Long-range coherent interactions between quantum emitters are instrumental for quantum information and simulation technologies, but they are generally difficult to isolate from dissipation. Here, we show how such interactions can be obtained in photonic Weyl environments due to the emergence of an exotic bound state whose wave function displays power-law spatial confinement. Using an exact formalism, we show how this bound state can mediate coherent transfer of excitations between emitters, with virtually no dissipation and with a transfer rate that follows the same scaling with distance as the bound state wave function. In addition, we show that the topological nature of Weyl points translates into two important features of the Weyl bound state, and, consequently, of the interactions it mediates: first, its range can be tuned without losing the power-law confinement, and, second, they are robust under energy disorder of the bath. To our knowledge, this is the first proposal of a photonic setup that combines simultaneously coherence, tunability, long range, and robustness to disorder. These findings could ultimately pave the way for the design of more robust long-distance entanglement protocols or quantum simulation implementations for studying long-range interacting systems.

Figure 1

(a) Schematics of the analyzed system. Blue (red) shallow cylinders represent sites belonging to the $A$ ($B$) sublattice. Solid and dashed arrows correspond to positive and negative first-neighbor hoppings, $J$, respectively. $M$ denotes the sublattice frequency offset, whereas $a$ is the lattice constant. (b) Band structure of the system shown in (a), as calculated for $M=0$. The frequency of the Weyl point (${\omega }_W$) is marked with an arrow. (c) Density of states, $D(\omega )$, associated to the bath with $M=0$.

Figure 2

(a) Exact dynamics of the emitter’s excited state population, $|C_e(t){|}^2$, calculated for $M=0$, $M=J$, and $M=2J$ (shown as purple, orange, and green lines, respectively). The dashed line stands for the Markovian prediction. Inset shows $|C_e(t\to \infty ){|}^2$ versus $M$ (the cases displayed in the main figure are marked with the corresponding color code).
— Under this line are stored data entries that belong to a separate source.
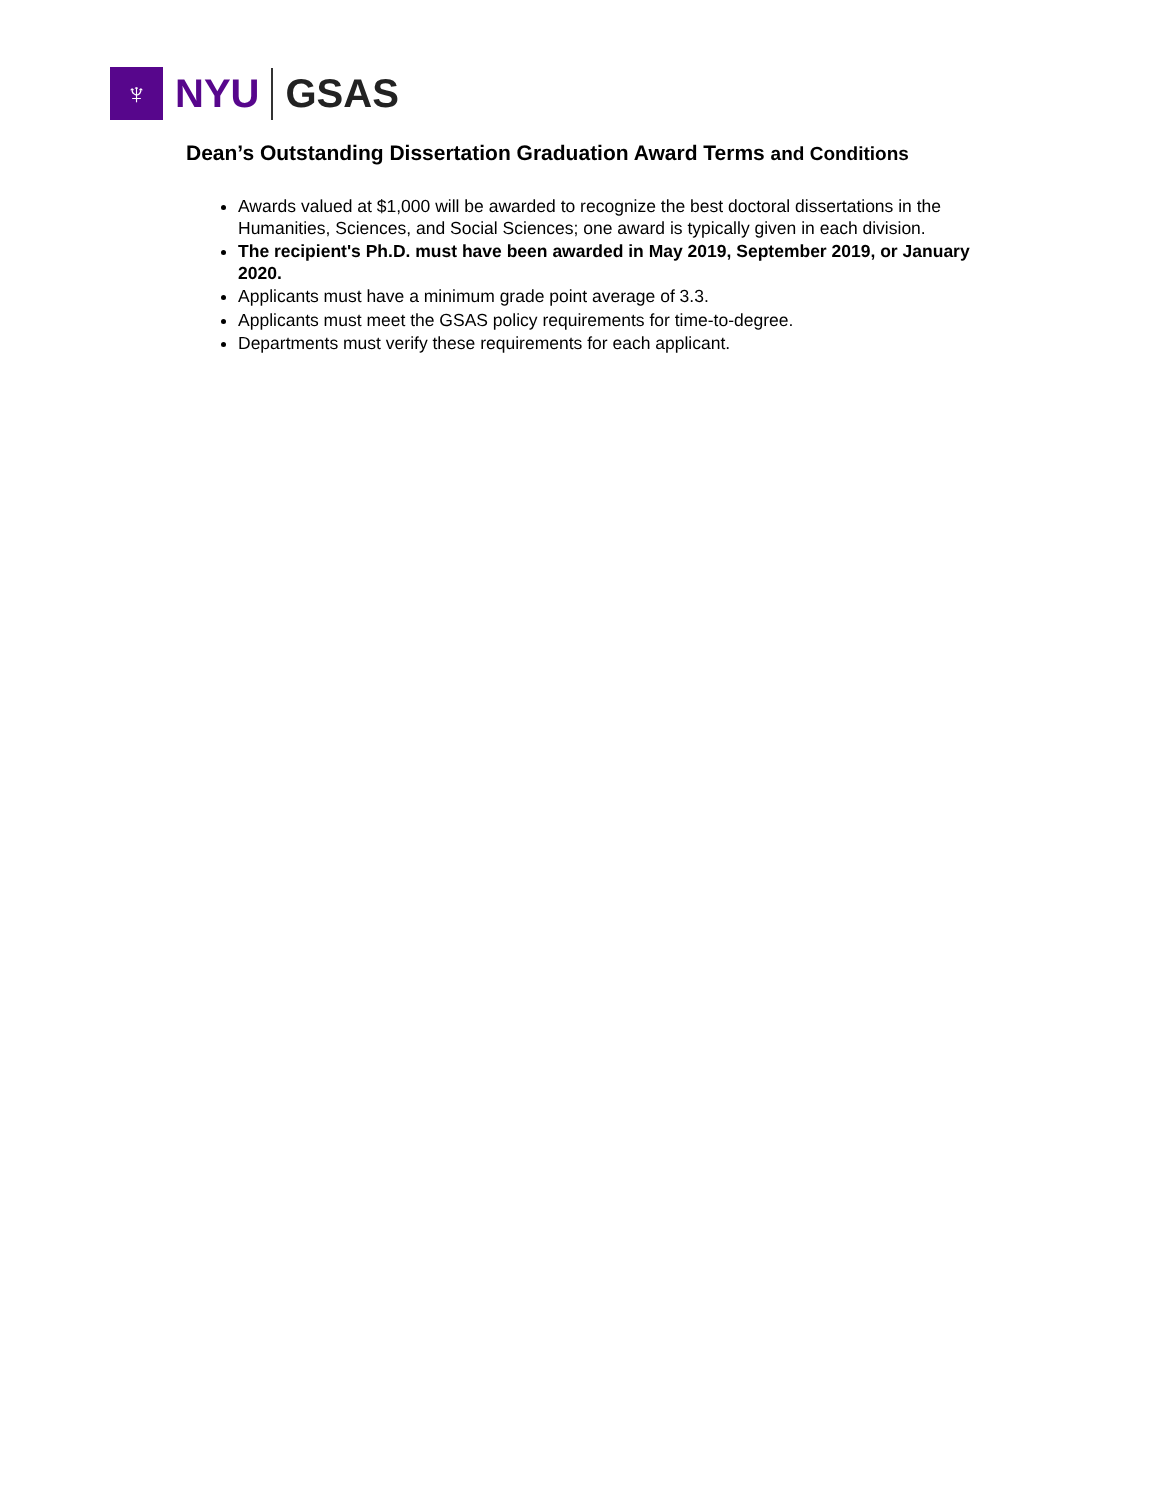♆
NYU GSAS
Dean’s Outstanding Dissertation Graduation Award Terms and Conditions
Awards valued at $1,000 will be awarded to recognize the best doctoral dissertations in the Humanities, Sciences, and Social Sciences; one award is typically given in each division.
The recipient's Ph.D. must have been awarded in May 2019, September 2019, or January 2020.
Applicants must have a minimum grade point average of 3.3.
Applicants must meet the GSAS policy requirements for time-to-degree.
Departments must verify these requirements for each applicant.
In all displayed results, $\mathrm{\Delta }={\mathrm{\Delta }}_c$ and $g=0.5J$ is assumed. (b) Left, center, and right upper panels display the three-dimensional distribution of the normalized photonic component of the Weyl bound state for $M=0$, $J$, and $2J$, respectively. Lower panels show cuts of the corresponding spatial distributions along the $x$, $y$ directions and $z$ direction, as a function of the distance $d$ to the quantum emitter. In these panels, blue (red) bars identify the sites belonging to the $A$ ($B$) sublattice, respectively. For each value of $M$, the emitter is detuned from the Weyl frequency by the associated critical value ${\mathrm{\Delta }}_c$.

Figure 3

(a),(b),(c) Frequency of the population’s exchange experienced by two vertically aligned emitters as a function of the separation between them for $M=0$, $J$, and $2J$, respectively. Both emitters feature $\mathrm{\Delta }={\mathrm{\Delta }}_c$ and are coupled to sites belonging to the $A$ sublattice. Gray dashed lines display the power law behavior associated to the Weyl bound state’s confinement in the single emitter case. Insets show the dynamics of the excited state populations corresponding to two emitters ($|C_1(t){|}^2$ and $|C_2(t){|}^2$, solid and dotted lines, respectively), coupled to two different lattice sites with relative position ${\mathbf{r}}_2-{\mathbf{r}}_1=a\widehat{z}$. In this calculation $g=0.5J$ is assumed.

Figure 4

(a),(b),(c) Photonic component of the Weyl bound state (WBS) along the $x$ direction for $M=0$ in the presence of a random onsite energy disorder characterized by the strength value $dM=0.2J,0.4J$, and $dM=0.6J$, respectively. Blue and red crosses depict the average value of the normalized WBS’s photonic component for $A$ and $B$ sites, while shadow areas span their corresponding standard deviation. For comparison, the gray dashed line displays the inverse square power law found in Fig. 3.